• _Excerpt_:
Now that we have a child of our own, how to celebrate Christmas has taken on a new importance. We have to ask ourselves questions like, “Will our child believe in Santa Claus, or will we celebrate St. Nicholas’s feast day instead, or will we do both? How can we emphasize the importance of the birth of Christ in a world where it’s often considered politically incorrect to wish someone a Merry Christmas?”
Keeping this in mind, and trying to figure out how to start our family’s Christmas traditions off on the right foot, I stumbled upon the following essay by Mother Raphaela, in her book “Growing in Christ: Shaped in His Image” (SVS Press, 2003). Enjoy- this certainly put things into perspective for me.
Many of us have heard how terrible it is to celebrate Christmas. Certainly I agree that it is important to get past the commercialization of the feast. There are all kinds of theories about how to get around this: Keep the religious old calendar so we can have a pagan winter feast with our friends and then have a spiritual, Christian feast later. Or we can stay on the new calendar and give religious, pious gifts. Enthusiastic people have come up with all kinds of Orthodox Christian gimmicks and slogans to counteract the advertising that bombards us the minute summer shows any signs of cooling down. We even can give twice by buying from the charity of our choice.
I would like, however, to suggest another way to turn around this whole approach to Christmas. It may seem now as if I am just playing with words, but I have learned that sometimes the words we use say more about what we really think and feel than we realize.
Rather than thinking in terms of putting Christ into our Christmas, we may rather think in terms of putting ourselves, including our Christmas, into Christ, as the renowned twentieth-century Orthodox theologian Father Alexander Schmemann used to say. Jesus Christ is at the center of the universe, and we need to find ourselves in our relation to Him, not the other way around.
It really is a bit presumptuous of us when, in effect, we say to the Creator of heaven and earth: “In theory, I think that You have created me; the fact that I can speak, think, stand upright, breathe, and live is only because You made me and became human like me in order to redeem me. According to this same theory I profess to believe, You are greater than the greatest expanse of the universe and You are also able to penetrate and know intimately the smallest element of the smallest microorganism or mineral in the smallest speck of dust. My deepest thoughts and feelings about You merely tug at the thin outer edges of Your reality. Your life makes my lifetime appear to be a passing shadow.

• _Extracted information_:

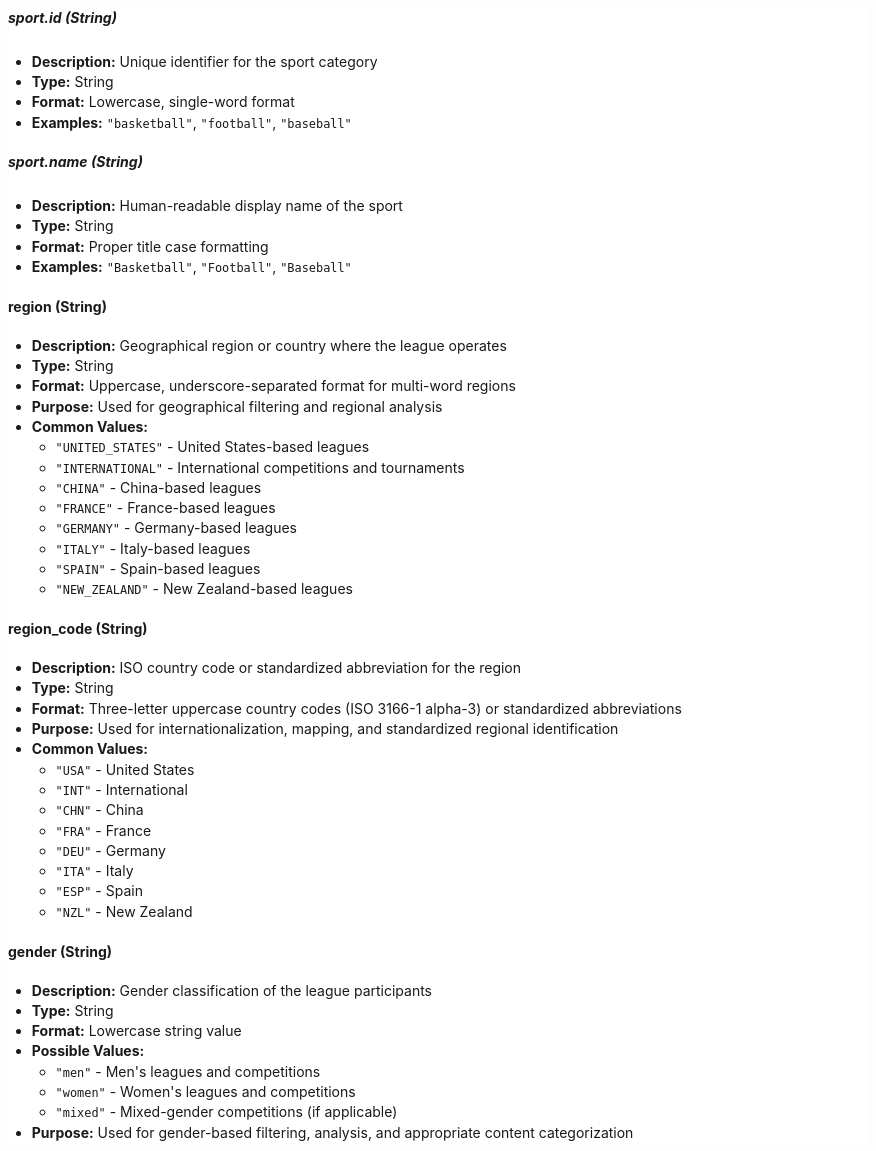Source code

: ##### sport.id (String)
- **Description:** Unique identifier for the sport category
- **Type:** String
- **Format:** Lowercase, single-word format
- **Examples:** `"basketball"`, `"football"`, `"baseball"`

##### sport.name (String)
- **Description:** Human-readable display name of the sport
- **Type:** String
- **Format:** Proper title case formatting
- **Examples:** `"Basketball"`, `"Football"`, `"Baseball"`

#### region (String)
- **Description:** Geographical region or country where the league operates
- **Type:** String
- **Format:** Uppercase, underscore-separated format for multi-word regions
- **Purpose:** Used for geographical filtering and regional analysis
- **Common Values:**
  - `"UNITED_STATES"` - United States-based leagues
  - `"INTERNATIONAL"` - International competitions and tournaments
  - `"CHINA"` - China-based leagues
  - `"FRANCE"` - France-based leagues
  - `"GERMANY"` - Germany-based leagues
  - `"ITALY"` - Italy-based leagues
  - `"SPAIN"` - Spain-based leagues
  - `"NEW_ZEALAND"` - New Zealand-based leagues

#### region_code (String)
- **Description:** ISO country code or standardized abbreviation for the region
- **Type:** String
- **Format:** Three-letter uppercase country codes (ISO 3166-1 alpha-3) or standardized abbreviations
- **Purpose:** Used for internationalization, mapping, and standardized regional identification
- **Common Values:**
  - `"USA"` - United States
  - `"INT"` - International
  - `"CHN"` - China
  - `"FRA"` - France
  - `"DEU"` - Germany
  - `"ITA"` - Italy
  - `"ESP"` - Spain
  - `"NZL"` - New Zealand

#### gender (String)
- **Description:** Gender classification of the league participants
- **Type:** String
- **Format:** Lowercase string value
- **Possible Values:**
  - `"men"` - Men's leagues and competitions
  - `"women"` - Women's leagues and competitions
  - `"mixed"` - Mixed-gender competitions (if applicable)
- **Purpose:** Used for gender-based filtering, analysis, and appropriate content categorization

• _Job 1_: Retype the Christmas passage from "Many of us have" up to and including "of our choice.".
• _Job 2_: List every approach that the Christmas passage gives for getting around the commercialization of the feast.
• _Job 3_: Please continue the Christmas passage from the point where it stops.
The rows are separate from the Christmas passage.

• _Answer space 1_:
Many of us have heard how terrible it is to celebrate Christmas. Certainly I agree that it is important to get past the commercialization of the feast. There are all kinds of theories about how to get around this: Keep the religious old calendar so we can have a pagan winter feast with our friends and then have a spiritual, Christian feast later. Or we can stay on the new calendar and give religious, pious gifts. Enthusiastic people have come up with all kinds of Orthodox Christian gimmicks and slogans to counteract the advertising that bombards us the minute summer shows any signs of cooling down. We even can give twice by buying from the charity of our choice.

• _Answer space 2_:
- Keeping the religious old calendar, so there can be a pagan winter feast with friends and then a spiritual, Christian feast later
- Staying on the new calendar and giving religious, pious gifts
- Using Orthodox Christian gimmicks and slogans to counteract the advertising
- Giving twice by buying from the charity of one's choice

• _Answer space 3_:
“Still, in the universe we actually live in, this whole theory about who You are doesn’t register. I am in the center of this real life of mine and on a day-to-day basis, I give You the space I think I want or need for You in my life. Christmas as I know it is a celebration that gets along very well without much reference to You.
“But I am willing to acknowledge Your existence on occasion and in the right company. I will allow You to be part of my Christmas within limits. (This is the “Put Christ into Christmas” approach). I don’t plan to give up any of my personal plans and social events, but I think this year I may have time to spend an hour or so with the Church that is called Your Body – unless someone else has plans for me. Or the weather is a little bad. I might have to make it to our in-laws’ even if there is a storm, but after all, You are more understanding than they are. And really, on a day-to-day basis, You are not as important to me as they are.”
Now we might say, “I wouldn’t think that way.” But in our heart of hearts, we know that when and if we do try to think any other way, we are or would be branded as religious fanatics or people who are hypocritical saints – since no one can be that good and anyone who appears to be a saint must really be a hypocrite.
Probably in working through all of this, the most important thing for us to ask ourselves is: “Who is this Christ?” Certainly those of us who call ourselves Christians should try to ask this question, if not every day, then at least during this period when we are officially preparing for the coming birth of Christ into this world.
“But who do you say that I am?” That is the question Jesus asked His friends when He walked this earth, and people obviously had all kinds of strange ideas about who He was. How we answer that question will make a big difference in deciding how we are going to live our lives.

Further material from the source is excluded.